Task details: Copy out every naming line for each of the items below, word for word, and leave the pictures out.

Record excerpts:

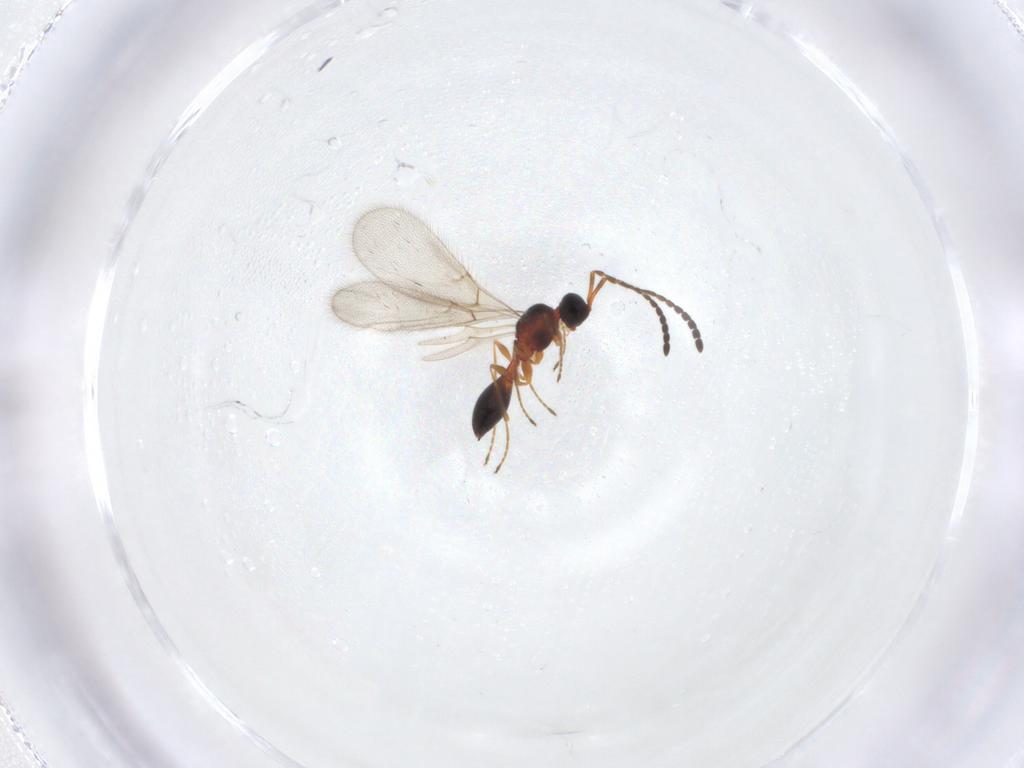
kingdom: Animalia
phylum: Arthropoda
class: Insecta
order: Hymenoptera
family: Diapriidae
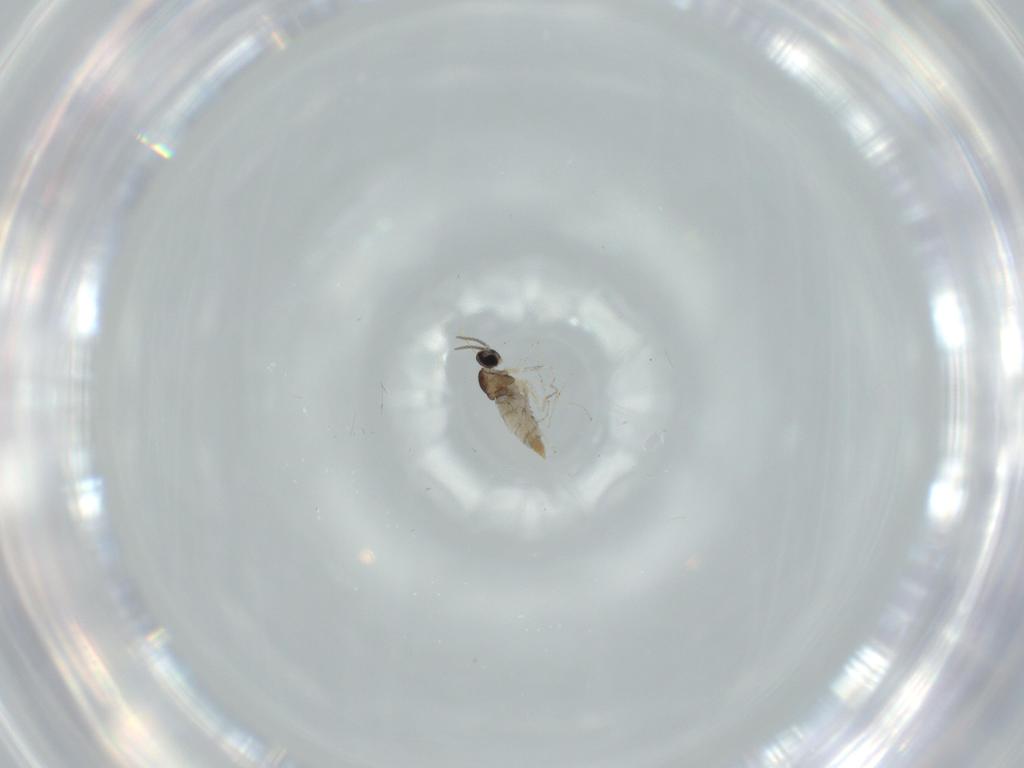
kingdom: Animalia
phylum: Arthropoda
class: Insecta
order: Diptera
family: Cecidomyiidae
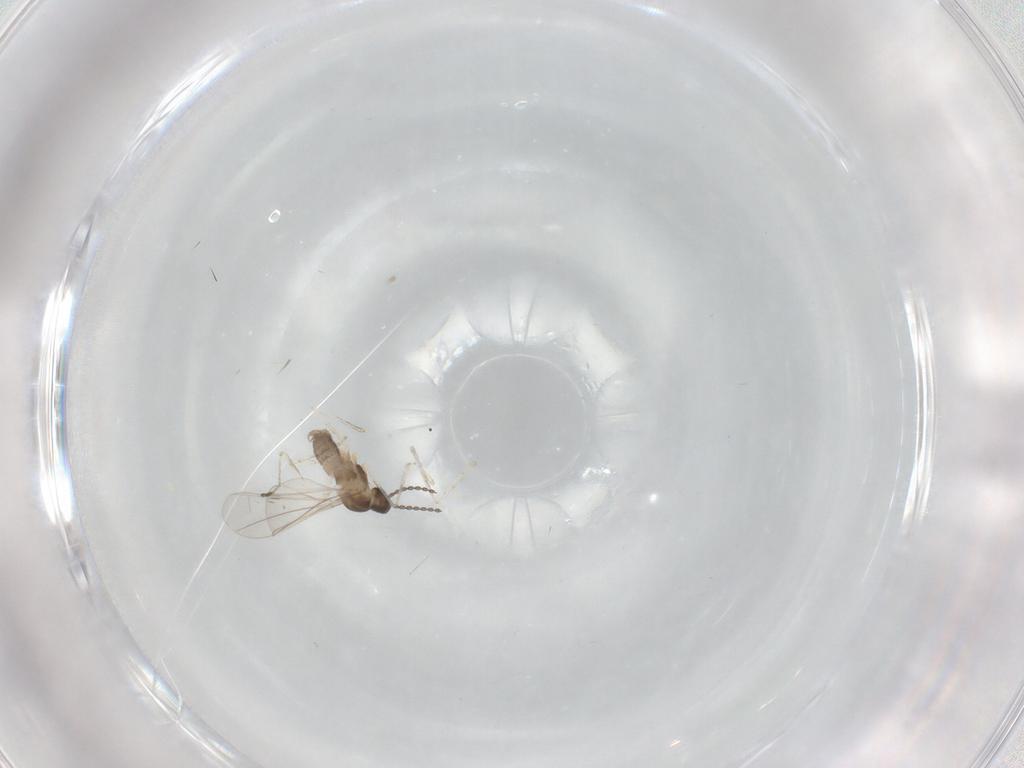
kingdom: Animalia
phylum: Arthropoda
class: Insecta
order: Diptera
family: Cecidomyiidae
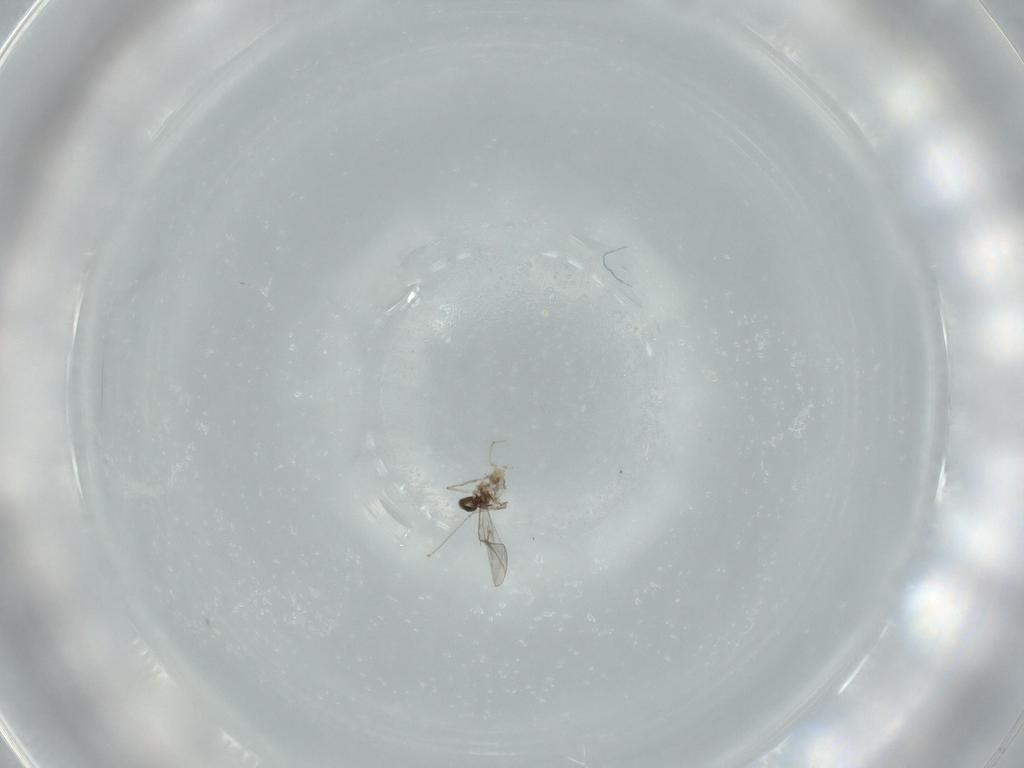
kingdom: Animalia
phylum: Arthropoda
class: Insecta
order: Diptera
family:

The reply:
kingdom: Animalia
phylum: Arthropoda
class: Insecta
order: Hymenoptera
family: Diapriidae
kingdom: Animalia
phylum: Arthropoda
class: Insecta
order: Diptera
family: Cecidomyiidae
kingdom: Animalia
phylum: Arthropoda
class: Insecta
order: Diptera
family: Cecidomyiidae
kingdom: Animalia
phylum: Arthropoda
class: Insecta
order: Diptera
family:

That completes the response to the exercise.